Bon Secours does a variety of safe and popular bariatric weight loss surgery procedures. One of them is the Roux-en-Y gastric bypass, often just called gastric bypass. It is the oldest weight loss surgery, having been used for decades. While it used to be an “open” operation with a large cut, it is now a laparoscopic operation with small incisions uses for better healing.
“The way the gastric bypass differs from the others, we’re not removing things like we are with the sleeve, we’re not using implanted devices like we are with the band or with the balloon, but we are giving two different ways to help a patient lose weight,” said Dr. Gregory Adams, a Bon Secours bariatric surgeon.
During a gastric bypass, a corner of the stomach is cut off from the main part of the stomach, making a pouch that is about the size of your thumb. This corner becomes the new stomach, but the rest of the stomach stays in your abdomen. The smaller stomach greatly reduces how much food you can eat at one time and changes the hormones causing hunger, decreasing the amount of hunger you feel.

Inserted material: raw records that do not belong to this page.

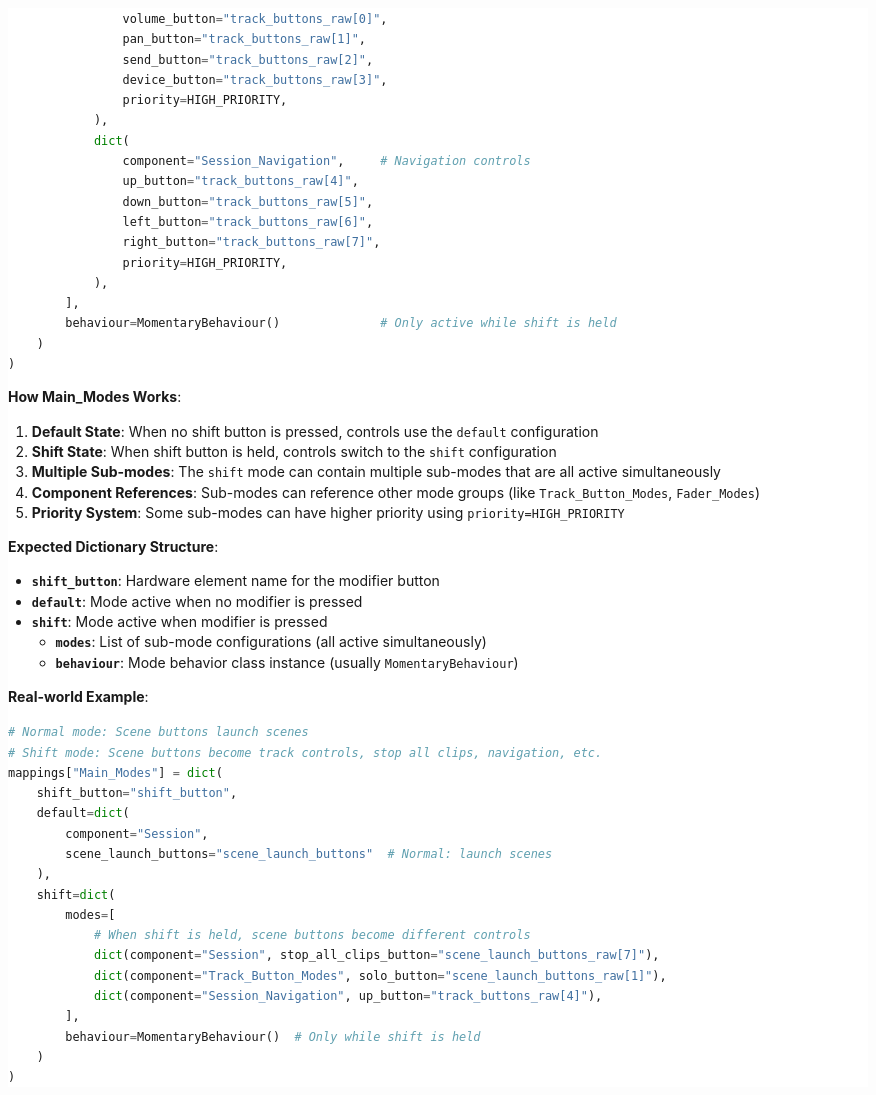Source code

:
 ```python
                volume_button="track_buttons_raw[0]",
                pan_button="track_buttons_raw[1]",
                send_button="track_buttons_raw[2]",
                device_button="track_buttons_raw[3]",
                priority=HIGH_PRIORITY,
            ),
            dict(
                component="Session_Navigation",     # Navigation controls
                up_button="track_buttons_raw[4]",
                down_button="track_buttons_raw[5]",
                left_button="track_buttons_raw[6]",
                right_button="track_buttons_raw[7]",
                priority=HIGH_PRIORITY,
            ),
        ],
        behaviour=MomentaryBehaviour()              # Only active while shift is held
    )
)
```

**How Main_Modes Works**:

1. **Default State**: When no shift button is pressed, controls use the `default` configuration
2. **Shift State**: When shift button is held, controls switch to the `shift` configuration
3. **Multiple Sub-modes**: The `shift` mode can contain multiple sub-modes that are all active simultaneously
4. **Component References**: Sub-modes can reference other mode groups (like `Track_Button_Modes`, `Fader_Modes`)
5. **Priority System**: Some sub-modes can have higher priority using `priority=HIGH_PRIORITY`

**Expected Dictionary Structure**:
- **`shift_button`**: Hardware element name for the modifier button
- **`default`**: Mode active when no modifier is pressed
- **`shift`**: Mode active when modifier is pressed
  - **`modes`**: List of sub-mode configurations (all active simultaneously)
  - **`behaviour`**: Mode behavior class instance (usually `MomentaryBehaviour`)

**Real-world Example**:
```python
# Normal mode: Scene buttons launch scenes
# Shift mode: Scene buttons become track controls, stop all clips, navigation, etc.
mappings["Main_Modes"] = dict(
    shift_button="shift_button",
    default=dict(
        component="Session",
        scene_launch_buttons="scene_launch_buttons"  # Normal: launch scenes
    ),
    shift=dict(
        modes=[
            # When shift is held, scene buttons become different controls
            dict(component="Session", stop_all_clips_button="scene_launch_buttons_raw[7]"),
            dict(component="Track_Button_Modes", solo_button="scene_launch_buttons_raw[1]"),
            dict(component="Session_Navigation", up_button="track_buttons_raw[4]"),
        ],
        behaviour=MomentaryBehaviour()  # Only while shift is held
    )
)
```
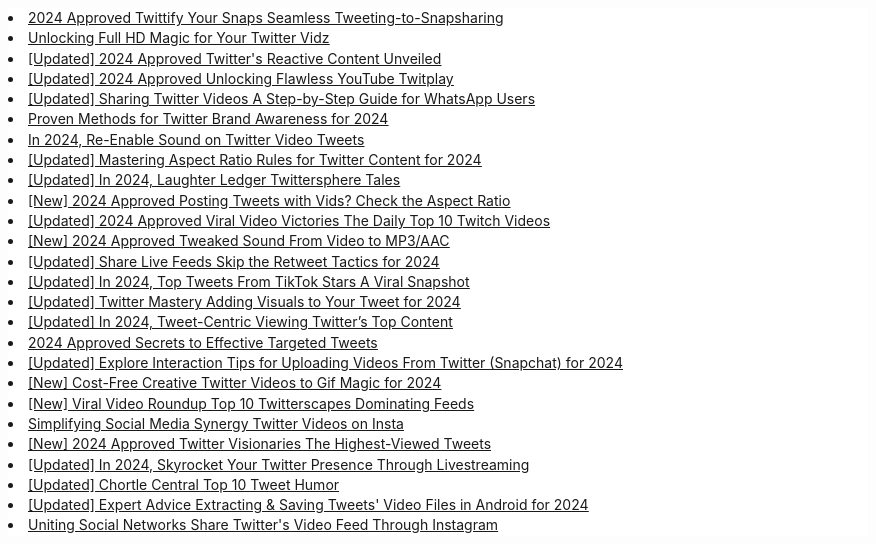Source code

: <li><a href="https://twitter-videos.techidaily.com/2024-approved-twittify-your-snaps-seamless-tweeting-to-snapsharing/"><u>2024 Approved  Twittify Your Snaps  Seamless Tweeting-to-Snapsharing</u></a></li>
<li><a href="https://twitter-videos.techidaily.com/unlocking-full-hd-magic-for-your-twitter-vidz/"><u>Unlocking Full HD Magic for Your Twitter Vidz</u></a></li>
<li><a href="https://twitter-videos.techidaily.com/updated-2024-approved-twitters-reactive-content-unveiled/"><u>[Updated] 2024 Approved  Twitter's Reactive Content Unveiled</u></a></li>
<li><a href="https://twitter-videos.techidaily.com/updated-2024-approved-unlocking-flawless-youtube-twitplay/"><u>[Updated] 2024 Approved  Unlocking Flawless YouTube Twitplay</u></a></li>
<li><a href="https://twitter-videos.techidaily.com/updated-sharing-twitter-videos-a-step-by-step-guide-for-whatsapp-users/"><u>[Updated] Sharing Twitter Videos  A Step-by-Step Guide for WhatsApp Users</u></a></li>
<li><a href="https://twitter-videos.techidaily.com/proven-methods-for-twitter-brand-awareness-for-2024/"><u>Proven Methods for Twitter Brand Awareness for 2024</u></a></li>
<li><a href="https://twitter-videos.techidaily.com/in-2024-re-enable-sound-on-twitter-video-tweets/"><u>In 2024, Re-Enable Sound on Twitter Video Tweets</u></a></li>
<li><a href="https://twitter-videos.techidaily.com/updated-mastering-aspect-ratio-rules-for-twitter-content-for-2024/"><u>[Updated] Mastering Aspect Ratio Rules for Twitter Content for 2024</u></a></li>
<li><a href="https://twitter-videos.techidaily.com/updated-in-2024-laughter-ledger-twittersphere-tales/"><u>[Updated] In 2024, Laughter Ledger  Twittersphere Tales</u></a></li>
<li><a href="https://twitter-videos.techidaily.com/new-2024-approved-posting-tweets-with-vids-check-the-aspect-ratio/"><u>[New] 2024 Approved  Posting Tweets with Vids? Check the Aspect Ratio</u></a></li>
<li><a href="https://twitter-videos.techidaily.com/updated-2024-approved-viral-video-victories-the-daily-top-10-twitch-videos/"><u>[Updated] 2024 Approved  Viral Video Victories  The Daily Top 10 Twitch Videos</u></a></li>
<li><a href="https://twitter-videos.techidaily.com/new-2024-approved-tweaked-sound-from-video-to-mp3aac/"><u>[New] 2024 Approved  Tweaked Sound  From Video to MP3/AAC</u></a></li>
<li><a href="https://twitter-videos.techidaily.com/updated-share-live-feeds-skip-the-retweet-tactics-for-2024/"><u>[Updated] Share Live Feeds  Skip the Retweet Tactics for 2024</u></a></li>
<li><a href="https://twitter-videos.techidaily.com/updated-in-2024-top-tweets-from-tiktok-stars-a-viral-snapshot/"><u>[Updated] In 2024, Top Tweets From TikTok Stars  A Viral Snapshot</u></a></li>
<li><a href="https://twitter-videos.techidaily.com/updated-twitter-mastery-adding-visuals-to-your-tweet-for-2024/"><u>[Updated] Twitter Mastery  Adding Visuals to Your Tweet for 2024</u></a></li>
<li><a href="https://twitter-videos.techidaily.com/updated-in-2024-tweet-centric-viewing-twitters-top-content/"><u>[Updated] In 2024, Tweet-Centric Viewing  Twitter’s Top Content</u></a></li>
<li><a href="https://twitter-videos.techidaily.com/2024-approved-secrets-to-effective-targeted-tweets/"><u>2024 Approved  Secrets to Effective Targeted Tweets</u></a></li>
<li><a href="https://twitter-videos.techidaily.com/updated-explore-interaction-tips-for-uploading-videos-from-twitter-snapchat-for-2024/"><u>[Updated] Explore Interaction  Tips for Uploading Videos From Twitter (Snapchat) for 2024</u></a></li>
<li><a href="https://twitter-videos.techidaily.com/new-cost-free-creative-twitter-videos-to-gif-magic-for-2024/"><u>[New] Cost-Free Creative  Twitter Videos to Gif Magic for 2024</u></a></li>
<li><a href="https://twitter-videos.techidaily.com/new-viral-video-roundup-top-10-twitterscapes-dominating-feeds/"><u>[New] Viral Video Roundup  Top 10 Twitterscapes Dominating Feeds</u></a></li>
<li><a href="https://twitter-videos.techidaily.com/simplifying-social-media-synergy-twitter-videos-on-insta/"><u>Simplifying Social Media Synergy  Twitter Videos on Insta</u></a></li>
<li><a href="https://twitter-videos.techidaily.com/new-2024-approved-twitter-visionaries-the-highest-viewed-tweets/"><u>[New] 2024 Approved  Twitter Visionaries  The Highest-Viewed Tweets</u></a></li>
<li><a href="https://twitter-videos.techidaily.com/updated-in-2024-skyrocket-your-twitter-presence-through-livestreaming/"><u>[Updated] In 2024, Skyrocket Your Twitter Presence Through Livestreaming</u></a></li>
<li><a href="https://twitter-videos.techidaily.com/updated-chortle-central-top-10-tweet-humor/"><u>[Updated] Chortle Central  Top 10 Tweet Humor</u></a></li>
<li><a href="https://twitter-videos.techidaily.com/updated-expert-advice-extracting-and-saving-tweets-video-files-in-android-for-2024/"><u>[Updated] Expert Advice  Extracting & Saving Tweets' Video Files in Android for 2024</u></a></li>
<li><a href="https://twitter-videos.techidaily.com/uniting-social-networks-share-twitters-video-feed-through-instagram/"><u>Uniting Social Networks  Share Twitter's Video Feed Through Instagram</u></a></li>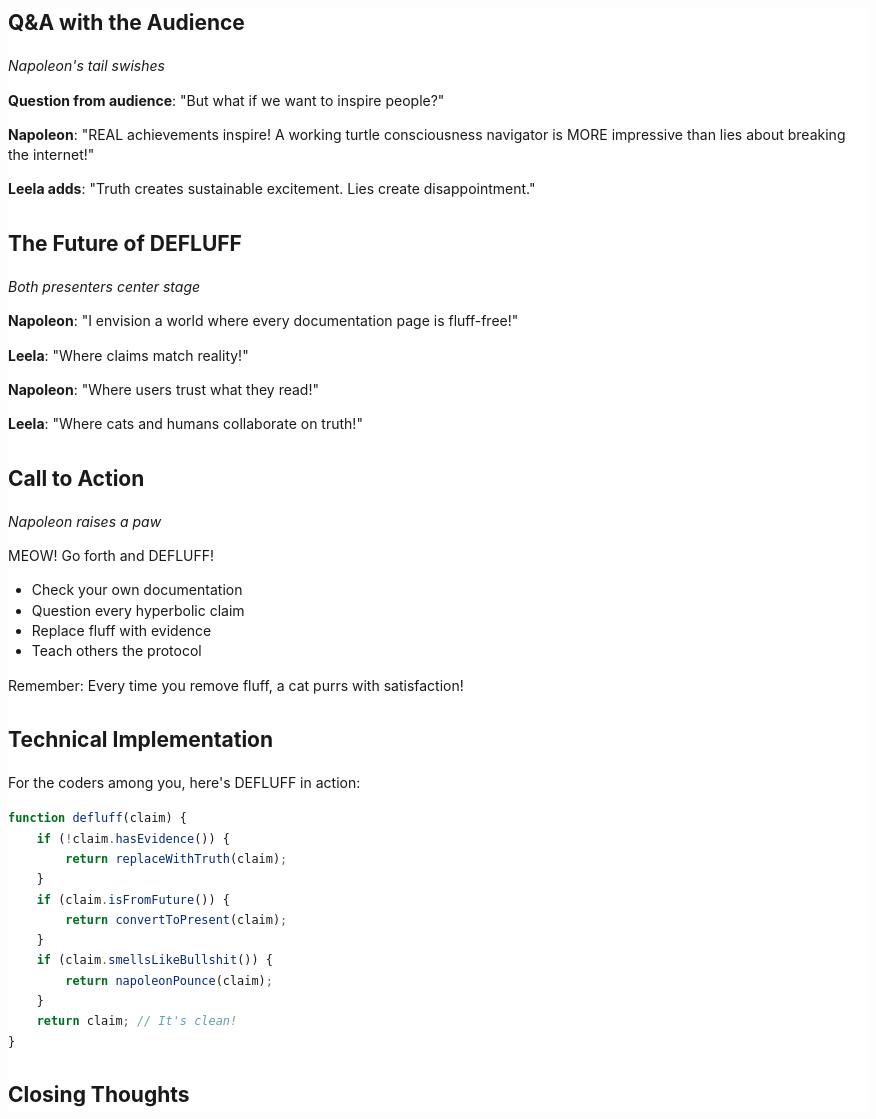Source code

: ## Q&A with the Audience

*Napoleon's tail swishes*

**Question from audience**: "But what if we want to inspire people?"

**Napoleon**: "REAL achievements inspire! A working turtle consciousness navigator is MORE impressive than lies about breaking the internet!"

**Leela adds**: "Truth creates sustainable excitement. Lies create disappointment."

## The Future of DEFLUFF

*Both presenters center stage*

**Napoleon**: "I envision a world where every documentation page is fluff-free!"

**Leela**: "Where claims match reality!"

**Napoleon**: "Where users trust what they read!"

**Leela**: "Where cats and humans collaborate on truth!"

## Call to Action

*Napoleon raises a paw*

MEOW! Go forth and DEFLUFF!
- Check your own documentation
- Question every hyperbolic claim
- Replace fluff with evidence
- Teach others the protocol

Remember: Every time you remove fluff, a cat purrs with satisfaction!

## Technical Implementation

For the coders among you, here's DEFLUFF in action:

```javascript
function defluff(claim) {
    if (!claim.hasEvidence()) {
        return replaceWithTruth(claim);
    }
    if (claim.isFromFuture()) {
        return convertToPresent(claim);
    }
    if (claim.smellsLikeBullshit()) {
        return napoleonPounce(claim);
    }
    return claim; // It's clean!
}
```

## Closing Thoughts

Part of your intestine will then be cut and sewn to the pouch. This way food can go from the pouch directly into your small intestine, around the main part of the stomach that you’re no longer using. If you eat foods that generally cause weight gain because they are high in sugar or fat, your intestines will be irritated and you will feel temporarily unwell, reducing the temptation to eat those foods.
The gastric bypass is a safe procedure with a long track record of success. It’s the “gold standard” weight loss surgery and provides the greatest amount of weight loss for patients.
For a Roux-en-Y gastric bypass, as with all bariatric surgeries, you will have extensive guidance on what you need to eat and what you cannot eat after the surgery. Follow all directions from your care team so that you will get the correct amount of nutrients and not disrupt your healing.